Folha de S. Paulo


Commedia dell'arte

Aguardo o horário da aula enquanto tento lembrar há quantos anos não esperava na porta de uma escola –talvez esteja velho demais pra isso. Ao meu redor, gente de sangue ruim: escritores, atrizes, dramaturgos, literatos, esfoladores de animais, atrozes jornalistas, mendigos falastrões, cineastas de projeto: "os queimadores de erva mais ineptos do seu tempo!" Tudo ali é jovem, estéril e cheira mal. Com a exceção da modorrenta segunda-feira, a calçada noturna dos teatros da praça Roosevelt sempre fede a maconha vagabunda, cerveja choca e suvaco.

Nego um, dois, três trocados, encontro com meu amigo John Turturro, saltamos sobre uma poça de mijo envelhecido e entramos. Numa das salas de ensaio da SP Escola de Teatro o diretor e dramaturgo Maurício Paroni começa um curso de Commedia dell'arte. Na verdade é um curso de Paronismo Exacerbado ou Pragmatismo Parônico através dos tipos desta forma teatral da Idade Média, cuja linguagem popular adequava-se a um tempo onde quase todos eram analfabetos e livros eram raríssimos. Mais ou menos como o Brasil em 2015.

(E, de fato, os tipos grotescos da Commedia dell'Arte não estão muito distantes de nós. Desde os vira-latas boschianos na calçada até os velhacos em Brasília, a impressão é a de que a realidade onde diálogos confundem-se com grunhidos ou bordões é a nossa. A diferença é que os excepcionais atores da Commedia dell'arte estudam o ofício. Ao representar a injustiça e a arrogância, transformam os poderosos em cópias desbotadas deles mesmos. A vida é melhor no teatro –antes ouvíssemos o grammelot chiado do Eduardo Cunha sobre um palquinho de província que no Congresso.)

O mestre Paroni usa chapéu de feltro, golas levantadas e echarpe, como um personagem de romance do século 19. Tem as meias levantadas no meio das canelas, as calças curtas pouco abaixo dos joelhos, o cabelo raspado na nuca. Seu impressionante carisma de Don Napoleão Corleone faz com que nenhum dos atônitos alunos jamais consiga desgrudar os olhos dele.

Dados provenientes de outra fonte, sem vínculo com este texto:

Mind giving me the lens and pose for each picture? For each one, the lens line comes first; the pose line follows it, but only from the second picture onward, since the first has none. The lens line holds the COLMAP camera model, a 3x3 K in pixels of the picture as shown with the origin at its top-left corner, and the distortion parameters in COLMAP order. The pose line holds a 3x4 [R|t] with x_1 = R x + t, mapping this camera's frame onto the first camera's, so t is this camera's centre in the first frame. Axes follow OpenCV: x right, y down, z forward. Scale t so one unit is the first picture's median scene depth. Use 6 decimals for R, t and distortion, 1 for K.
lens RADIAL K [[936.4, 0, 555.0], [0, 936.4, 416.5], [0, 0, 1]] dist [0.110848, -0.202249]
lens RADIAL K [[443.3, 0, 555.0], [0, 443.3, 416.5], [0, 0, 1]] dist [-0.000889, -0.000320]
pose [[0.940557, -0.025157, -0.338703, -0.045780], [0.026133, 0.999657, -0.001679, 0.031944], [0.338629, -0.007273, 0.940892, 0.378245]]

Nem mesmo depois de voltar para casa e dormir.

Paroni metralha referências sobre Lacan, o preparo de pratos regionais italianos e correspondentes dialetos, passa por Dario Fo, Tadeusz Kantor, Bertold Brecht, vinhos de sobremesa, concertazione e corte cinematográfico. Sem precisar levantar da cadeira, dirige os alunos apenas com os olhos e a expressão do rosto. Aperta com a agulha exatamente o ponto da pedra que verte água. Seria um truque de mágica espantoso, mas como ele transforma a água em vinho no processo, é bem mais do que isso. Esses atores em construção não vão esquecer da experiência. Errar sem medo, estar profundamente acordado: a febre da paixão proibida, o olho arregalado dos moribundos e condenados. Porco dio!

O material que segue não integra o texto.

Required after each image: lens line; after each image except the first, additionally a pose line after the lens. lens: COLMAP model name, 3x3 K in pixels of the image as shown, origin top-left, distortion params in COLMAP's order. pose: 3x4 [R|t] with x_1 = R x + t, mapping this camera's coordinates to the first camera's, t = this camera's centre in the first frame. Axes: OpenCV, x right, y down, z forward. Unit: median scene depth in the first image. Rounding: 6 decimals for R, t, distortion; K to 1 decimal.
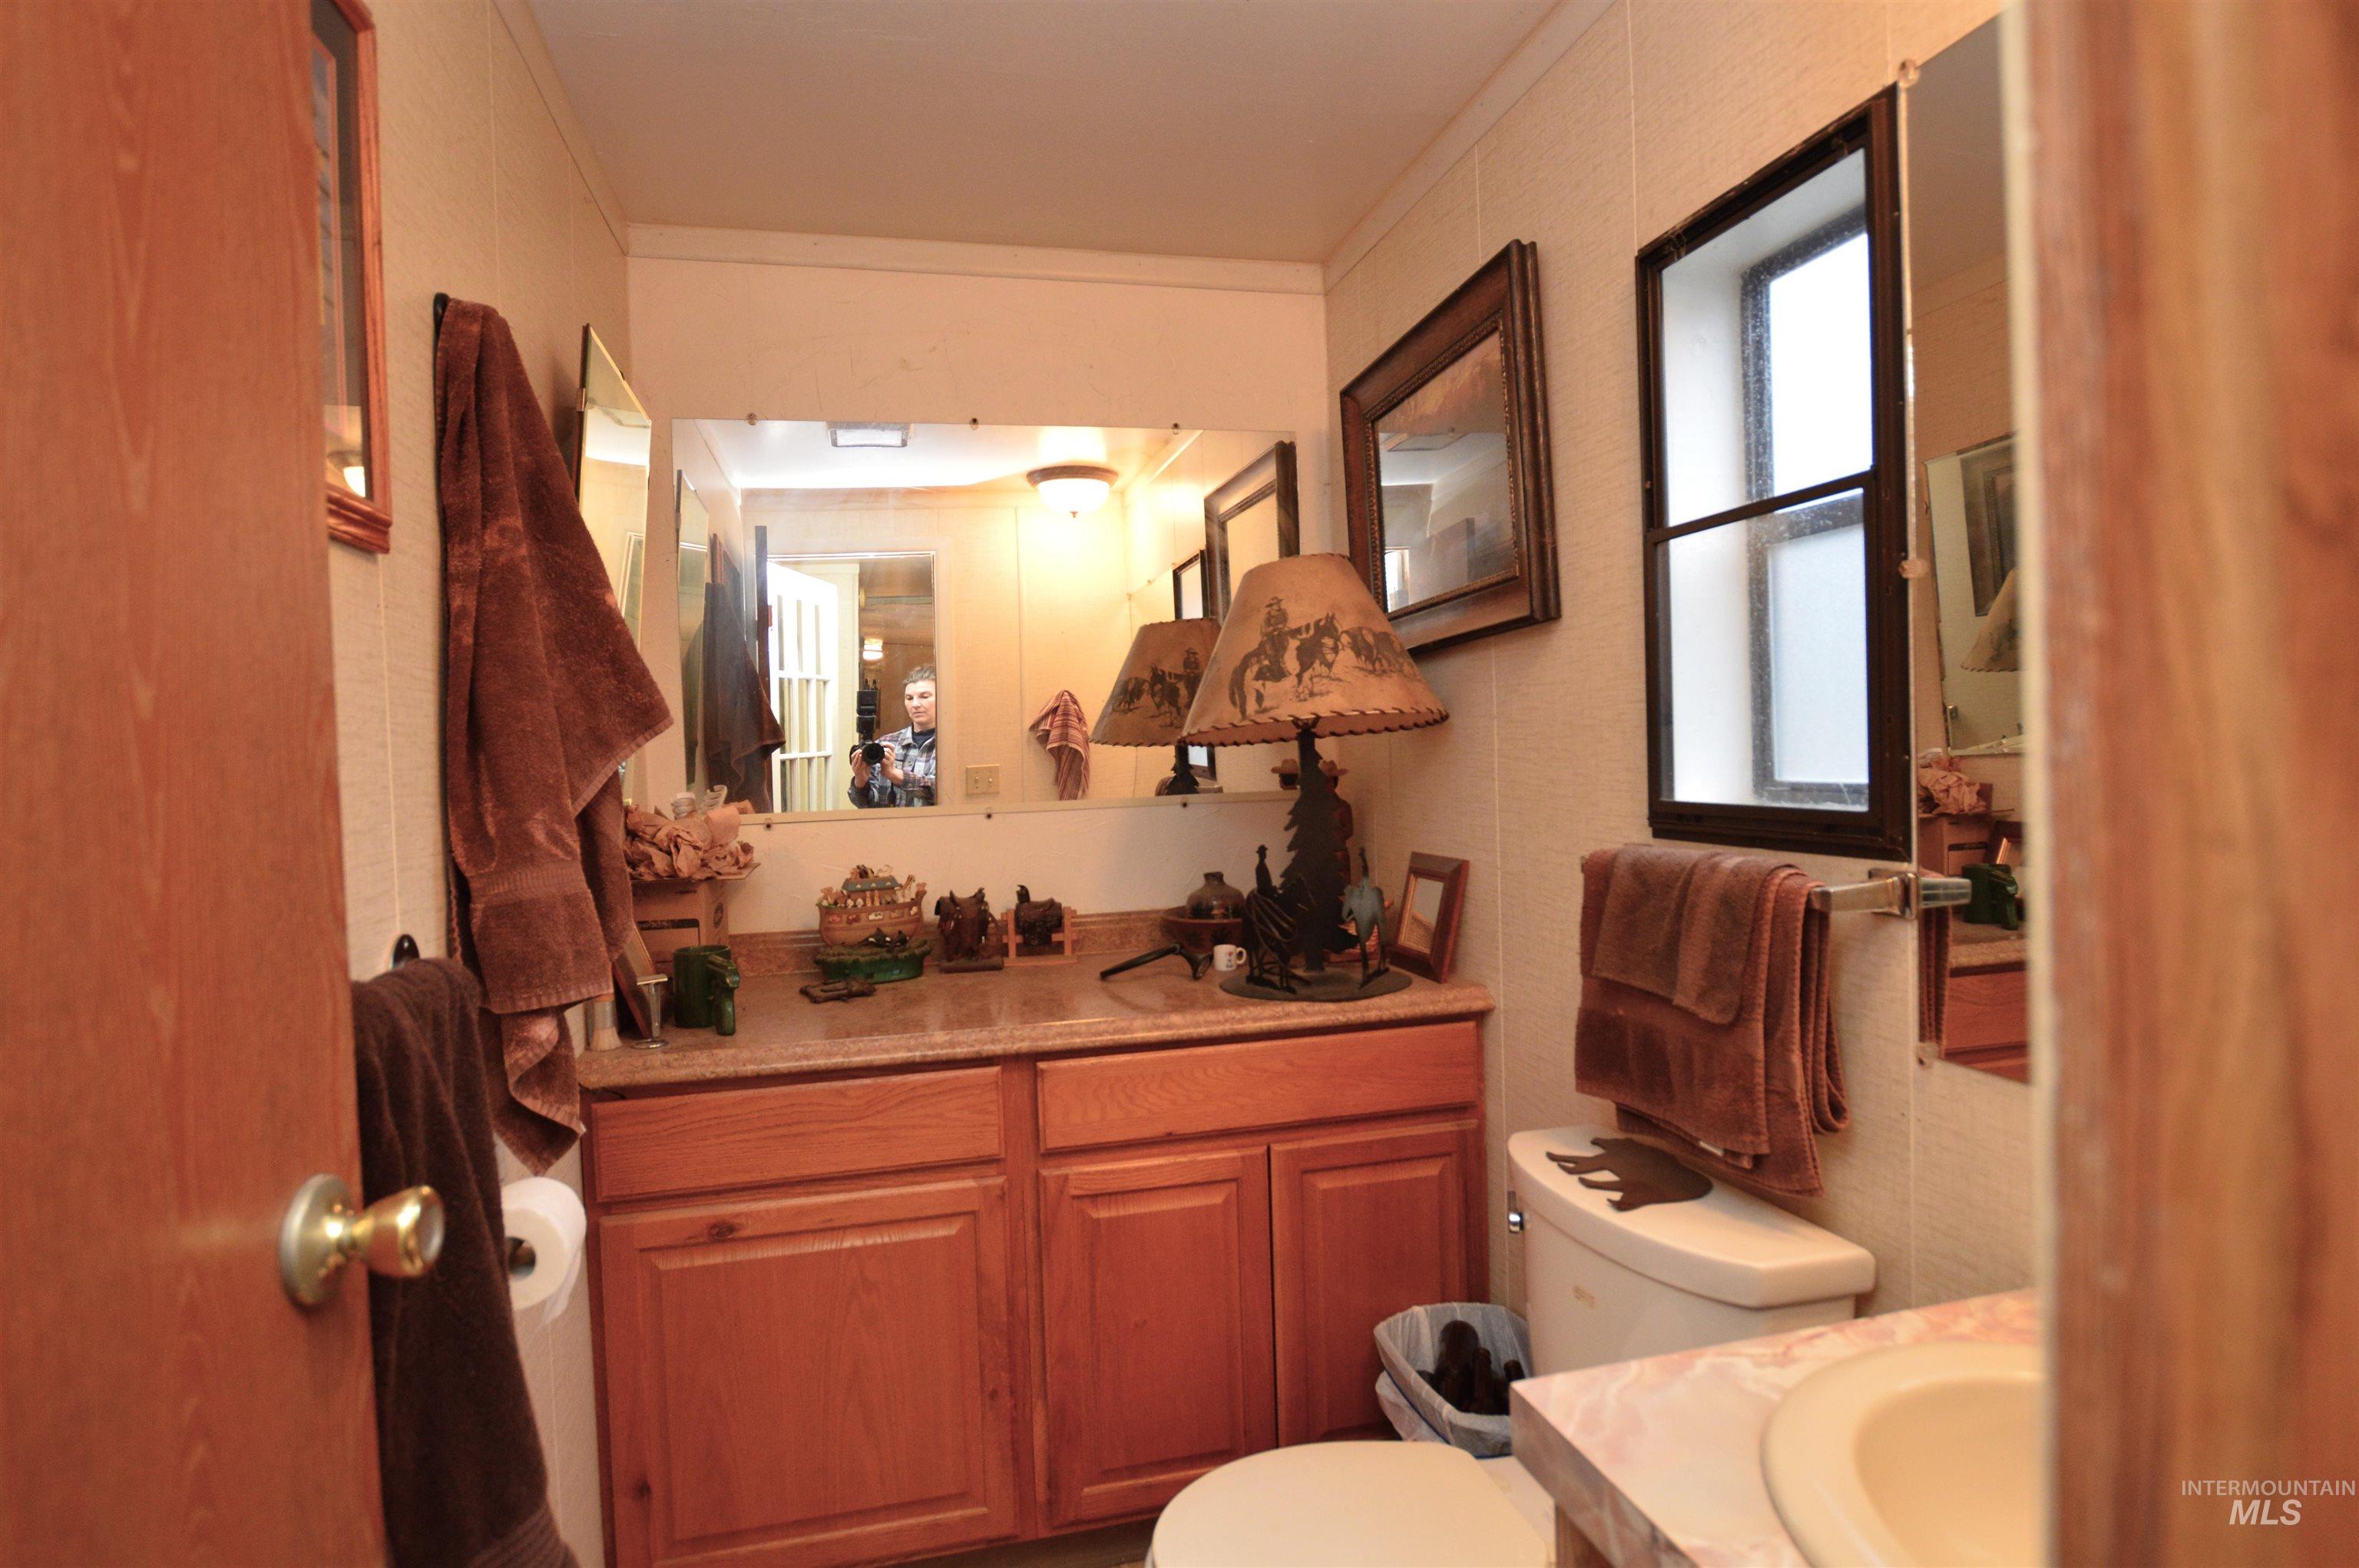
lens RADIAL K [[1257.6, 0, 1182.5], [0, 1257.6, 774.8], [0, 0, 1]] dist [-0.015418, 0.000241]
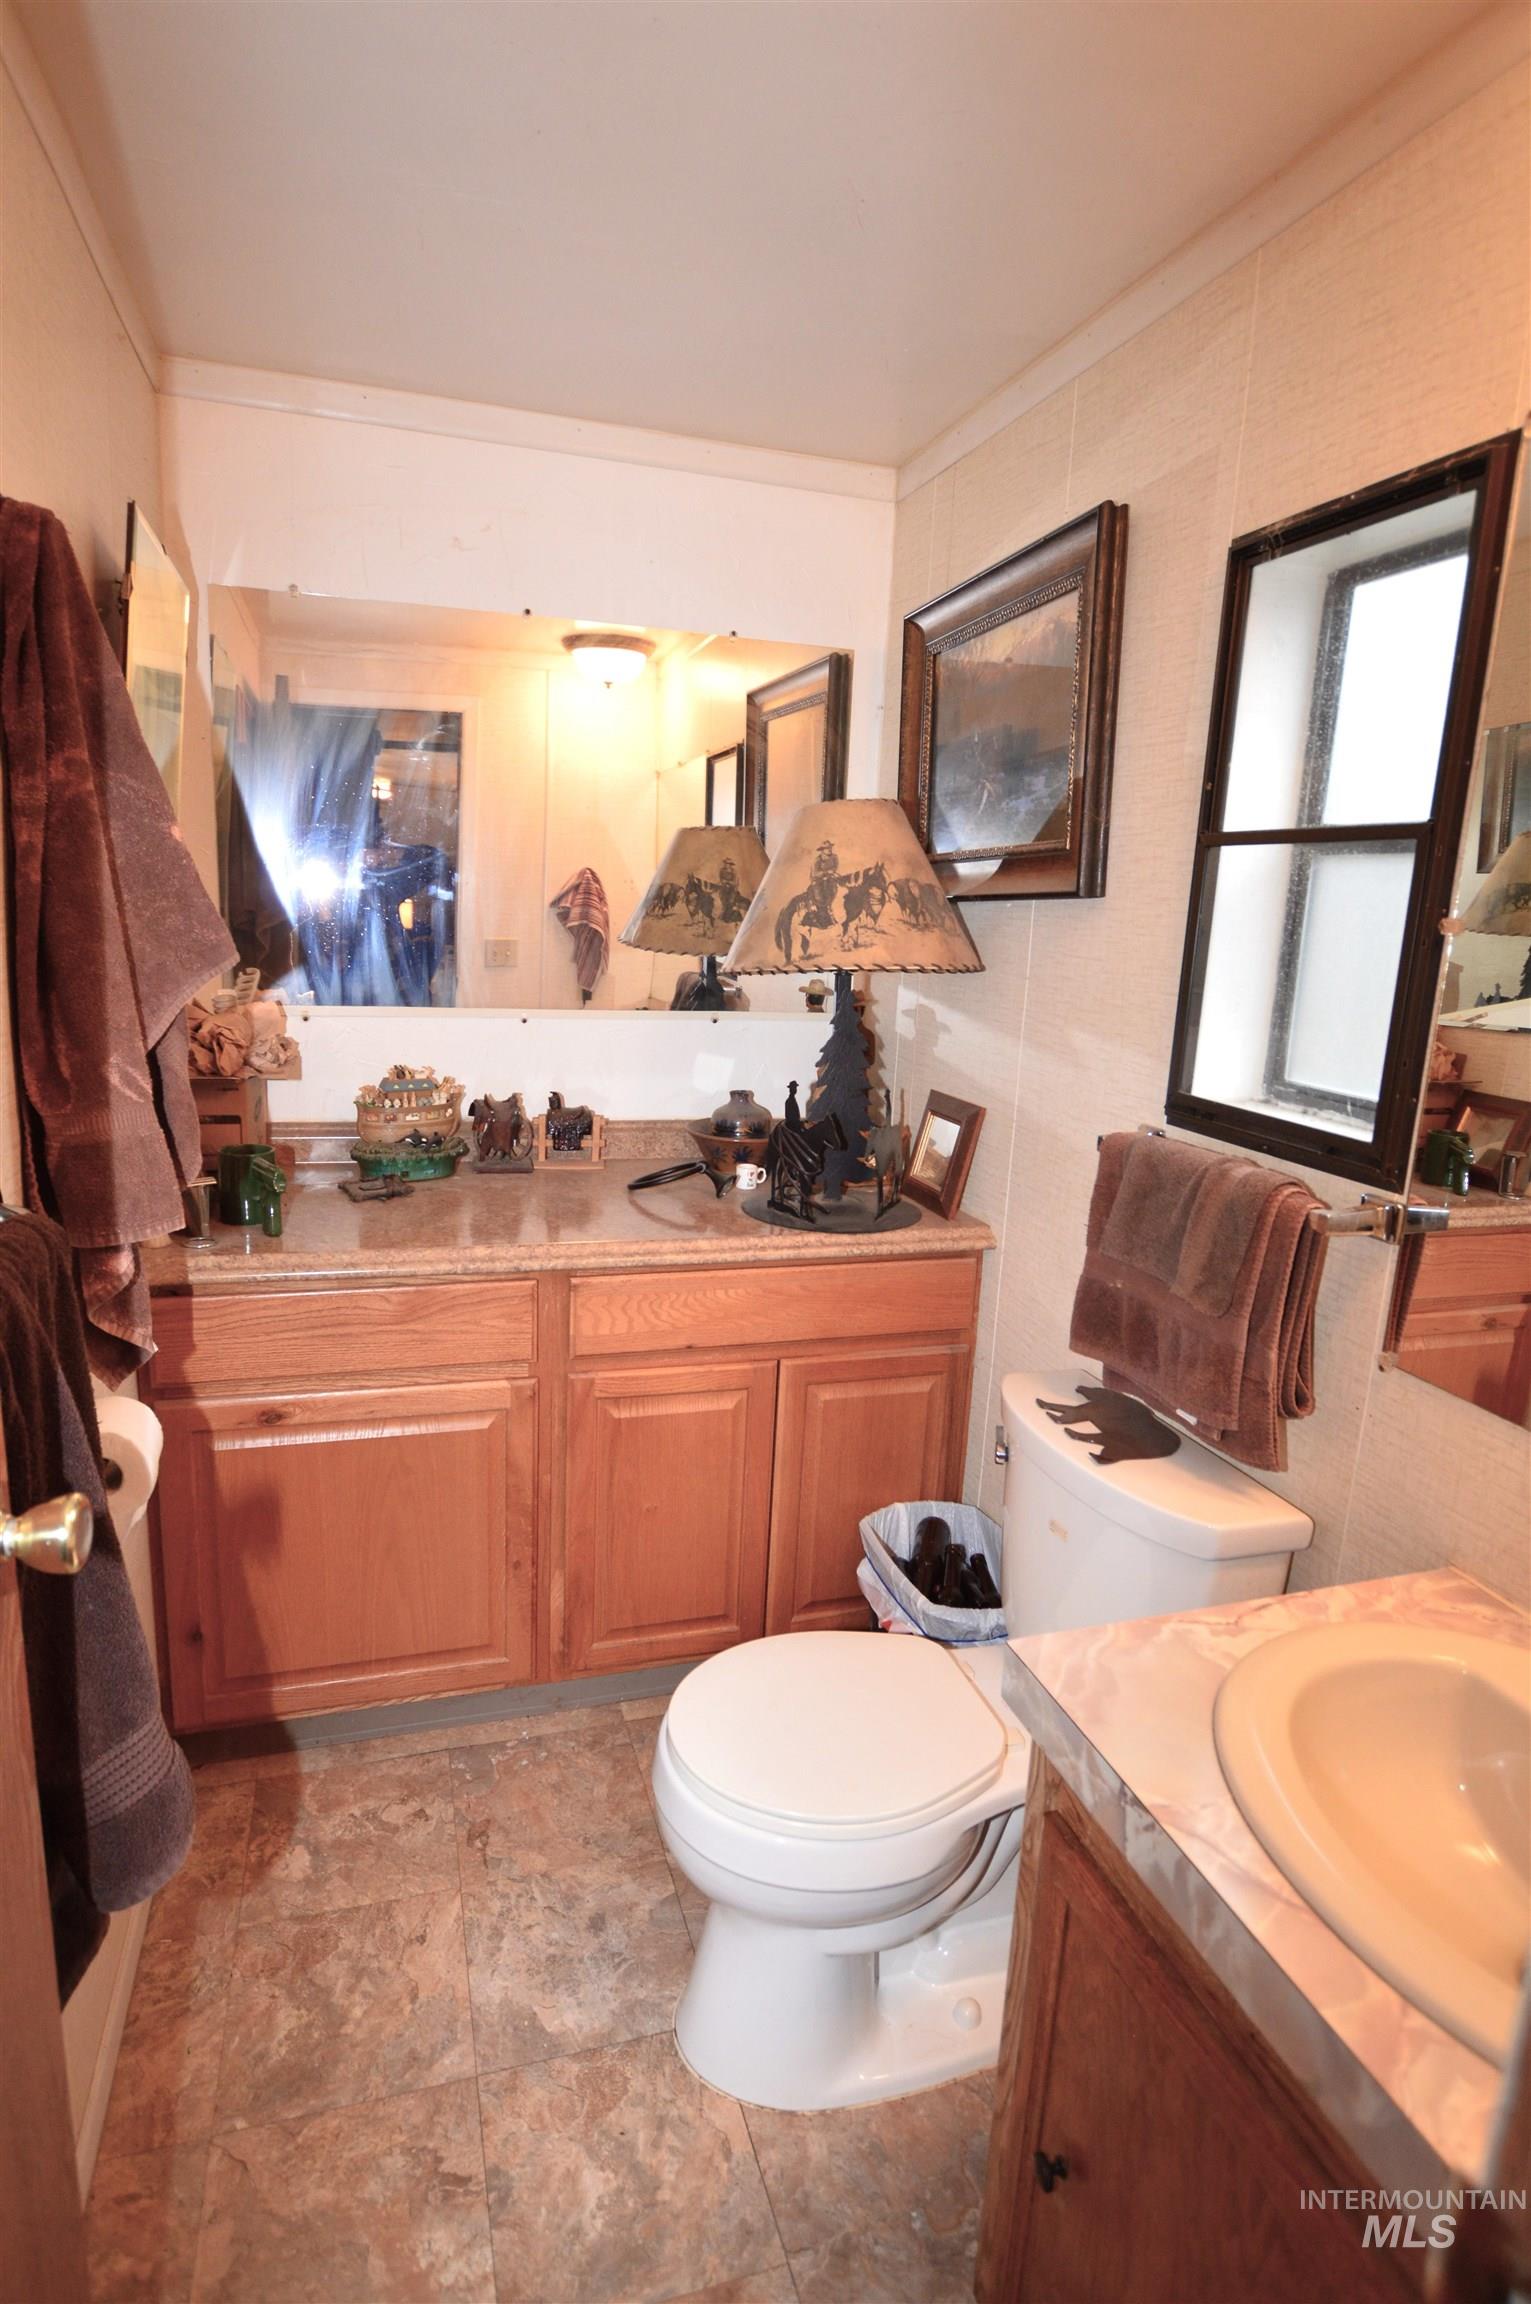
lens RADIAL K [[1228.3, 0, 756.6], [0, 1228.3, 1150.8], [0, 0, 1]] dist [-0.015418, 0.000241]
pose [[0.995252, 0.064681, 0.072732, -0.048637], [-0.076820, 0.980865, 0.178894, -0.087339], [-0.059769, -0.183632, 0.981176, -0.012994]]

Ao final, comeremos no Planeta's como fazem as pessoas de teatro –com preço de permuta. Beberemos vinho, trocaremos breves impressões sobre a existência, planejaremos viagens, nos permitiremos algum comentário exaltado sobre política e logo será hora de dormir, depois da saideira já acaba mais um dos nossos dias sobre a terra. "Menos um, menos um", caminho vagaroso pela Nestor Pestana, as mãos enfiadas nos bolsos vazios, bufando em silêncio e chutando pedrinhas, pensando que diabos estará você fazendo agora.